Vous avez d’une part une casserole d’eau froide par-terre et d’autre part une plaque chaude posée sur un meuble. Vous devez faire bouillir cette eau. Vous prenez donc la casserole sur le sol et la placez sur la plaque pour qu’elle chauffe et finisse par bouillir. Après cela, on vous pose une seconde casserole avec le même objectif. Cette casserole est sur une table. Que faites-vous ?

Deux coups, un geste

S’il suffisait simplement de la déplacer à son tour sur la plaque de cuisson, nous ne parlerions pas de cette situation. Un développeur serait effectivement tenté de faire autrement. Nous avons dû faire face à un objectif simple : porter une casserole à un endroit précis pour qu’elle puisse chauffer jusqu’à bouillir. La casserole d’eau bouillante, c’est la sortie, le résultat final. Or, nous avons deux entrées différentes, deux situations initiales différentes pour nos deux casseroles d’eau froide. L’une part du sol et l’autre de la table. Quel traitement faut-il faire pour que de deux entrées, d’un même geste, nous puissions arriver à l’unique sortie attendue : l’eau boue.

Après avoir fait face à la première situation, un développeur n’aurait pas pu inventer la seconde, mais au moins l’anticiper dans sa logique de travail. Il ne peut plus partir du sol, il doit partir de la table. Faut-il donc tout recommencer ? Refaire un autre programme qui part de la table ? Un développeur pourrait pour cette nouvelle situation développer un second programme qui va placer la casserole par-terre. Il pourra ensuite exécuter son premier programme, développé pour le première situation, qui placera la casserole sur la plaque de cuisson.

Ainsi, il ne va pas complexifier son programme initial en multipliant les possibilités d’entrée, pas plus qu’il ne va réécrire ce programme pour pallier à chaque variation. Si elles venaient à devenir nombreuses, un seul programme deviendrait trop lourd pour pallier toutes les situations. Un développeur expérimenté aura la méthode pour développer plusieurs petites fonctions reliées entre elles afin de s’adapter à une multitude d’entrées.

Entre deux lecteurs

De cette manière, on répond à un problème initial, puis à une surprise et finalement on fait place à de nouvelles éventualités. Il est plus facile d’empiler de petites briques que de concevoir un gros bloc. Ce dernier serait plus difficile à développer, mais aussi moins malléable, ou avec des risques d’erreur. Des petits blocs peuvent être appréhendés plus facilement, limitant ainsi les bugs et facilitant leur mise à jour. De plus, il est possible de les assembler et ré-assembler dans une logique orientée objet.
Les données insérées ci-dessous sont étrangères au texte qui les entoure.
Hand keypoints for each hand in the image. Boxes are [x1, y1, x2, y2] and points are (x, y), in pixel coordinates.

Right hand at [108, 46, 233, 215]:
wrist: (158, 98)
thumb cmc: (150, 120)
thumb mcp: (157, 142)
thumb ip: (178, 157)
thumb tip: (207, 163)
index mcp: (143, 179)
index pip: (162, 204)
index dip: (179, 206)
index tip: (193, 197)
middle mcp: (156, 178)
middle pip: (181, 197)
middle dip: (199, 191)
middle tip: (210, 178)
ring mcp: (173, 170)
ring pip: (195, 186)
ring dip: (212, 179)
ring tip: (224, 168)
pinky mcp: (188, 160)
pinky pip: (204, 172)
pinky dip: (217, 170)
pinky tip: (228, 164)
En tant que développeur on va chercher la faciliter de lecture, de travail. Le code est destiné à être lu par une machine et un code moins verbeux serait aussi moins lourd à exécuter. Pourtant, on donne priorité à la lecture humaine, celle du responsable et non de l’exécutant des programmes. L’optimisation c’est concilier ces deux lecteurs à travers l’interface homme-machine qu’est le langage.